Poutine promulgue une loi sur les ONG étrangères "indésirables"

23/05/15 à 18:37 - Mise à jour à 18:37

Source: Belga

Le président russe Vladimir Poutine a promulgué une loi dénoncée par les défenseurs des droits de l'Homme qui permet aux autorités d'interdire les organisations étrangères installées en Russie considérées comme "indésirables" par l'État, a annoncé samedi le Kremlin.

Poutine promulgue une loi sur les ONG étrangères "indésirables"

© AFP

Le texte, voté mardi par les députés et le lendemain par les sénateurs, "prévoit que l'activité d'une organisation non gouvernementale étrangère ou internationale, représentant une menace aux fondements constitutionnels de la Fédération de Russie, la capacité de défense du pays ou la sécurité du gouvernement, puisse être reconnue indésirable", a rappelé la présidence russe dans un communiqué.

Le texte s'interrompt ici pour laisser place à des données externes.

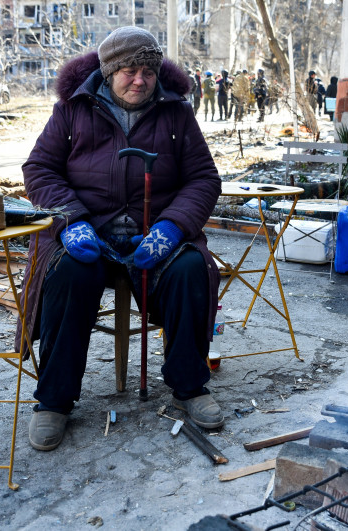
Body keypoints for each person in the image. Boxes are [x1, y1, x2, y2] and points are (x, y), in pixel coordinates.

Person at [17, 26, 224, 452]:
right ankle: (54, 400)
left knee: (190, 269)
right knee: (70, 274)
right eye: (129, 70)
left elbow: (203, 177)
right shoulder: (73, 110)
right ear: (109, 71)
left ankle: (190, 386)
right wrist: (71, 219)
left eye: (148, 71)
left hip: (155, 234)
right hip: (88, 234)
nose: (140, 80)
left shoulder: (176, 113)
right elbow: (39, 170)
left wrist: (172, 227)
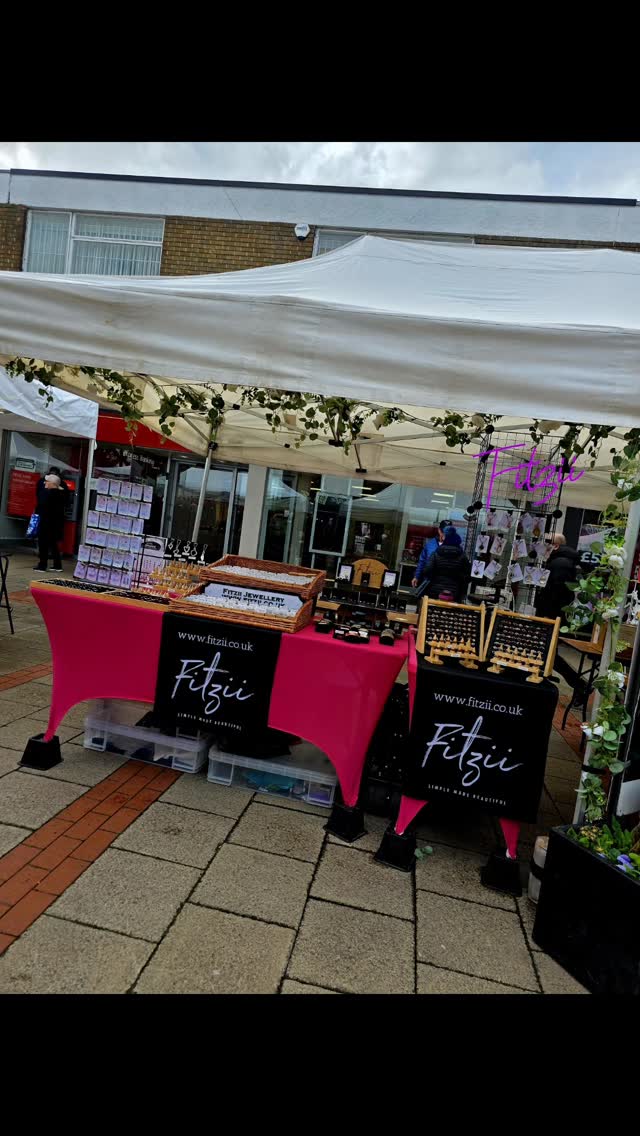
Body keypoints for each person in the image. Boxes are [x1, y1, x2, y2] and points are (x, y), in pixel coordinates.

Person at [535, 532, 581, 619]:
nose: (543, 547)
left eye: (546, 543)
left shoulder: (560, 563)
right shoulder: (560, 561)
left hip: (552, 613)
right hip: (555, 612)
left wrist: (547, 614)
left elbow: (557, 591)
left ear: (555, 546)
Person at [421, 525, 471, 602]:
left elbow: (426, 570)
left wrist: (434, 576)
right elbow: (468, 576)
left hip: (435, 591)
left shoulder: (436, 553)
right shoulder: (462, 556)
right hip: (454, 593)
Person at [34, 474, 65, 572]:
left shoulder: (47, 494)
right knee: (53, 543)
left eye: (47, 481)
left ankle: (42, 565)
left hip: (46, 522)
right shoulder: (61, 494)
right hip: (55, 523)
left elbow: (41, 506)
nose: (44, 483)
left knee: (43, 544)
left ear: (53, 484)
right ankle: (57, 565)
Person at [411, 525, 440, 589]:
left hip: (444, 584)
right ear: (439, 530)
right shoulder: (430, 544)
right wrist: (416, 576)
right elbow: (422, 561)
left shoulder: (454, 547)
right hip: (428, 581)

La loi a été présentée par ses défenseurs par une "mesure préventive" nécessaire après la mise en place de sanctions sans précédent contre la Russie l'année dernière par les Occidentaux en raison de la crise ukrainienne. Elle donne aux autorités la possibilité d'interdire les ONG étrangères concernées et de poursuivre leurs employés, qui risqueront jusqu'à six ans de prison ou pourront se voir interdire d'entrée sur le territoire russe. Elle permet aussi de bloquer les comptes bancaires des structures visées tandis que les organisations russes recevant des fonds d'organisations jugées indésirables devront "rendre compte" de leurs actes.

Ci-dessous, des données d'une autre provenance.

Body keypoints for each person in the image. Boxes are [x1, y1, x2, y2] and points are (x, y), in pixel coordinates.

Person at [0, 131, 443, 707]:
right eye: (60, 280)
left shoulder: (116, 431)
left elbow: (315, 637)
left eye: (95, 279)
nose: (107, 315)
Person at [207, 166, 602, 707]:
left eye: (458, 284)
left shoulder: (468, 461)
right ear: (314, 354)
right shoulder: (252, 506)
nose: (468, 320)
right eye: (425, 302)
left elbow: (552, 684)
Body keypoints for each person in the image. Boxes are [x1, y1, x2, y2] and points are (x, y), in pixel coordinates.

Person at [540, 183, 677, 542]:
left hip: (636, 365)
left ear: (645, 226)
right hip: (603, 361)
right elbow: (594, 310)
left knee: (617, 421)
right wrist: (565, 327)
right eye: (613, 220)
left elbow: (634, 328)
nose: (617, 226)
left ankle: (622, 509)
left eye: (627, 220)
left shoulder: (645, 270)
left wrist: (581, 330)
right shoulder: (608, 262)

Les députés ont invoqué le besoin d'arrêter "les organisations destructrices" travaillant en Russie, où elles peuvent menacer "les valeurs de l'Etat russe" et fomenter des "révolutions de couleur", du nom donné aux mouvements pro-occidentaux ayant secoué plusieurs ex-républiques soviétiques au cours des dernières années.

Les organisations de défense des droits de l'Homme ont pour leur part largement condamné ce projet de loi, qualifié par Amnesty International de "dernier chapitre dans la répression sans précédent contre les organisations non-gouvernementales".

Selon elles, la formulation vague du texte permet aux autorités d'également cibler les entreprises étrangères. Le Parquet pourra en outre imposer le qualificatif d'"indésirable" à une organisation sans avoir besoin d'une décision de justice.

Le texte vient compléter une loi déjà votée en 2012 qui oblige les ONG qui reçoivent un financement étranger et ont une "activité politique" à s'enregistrer en tant qu'"agent de l'étranger".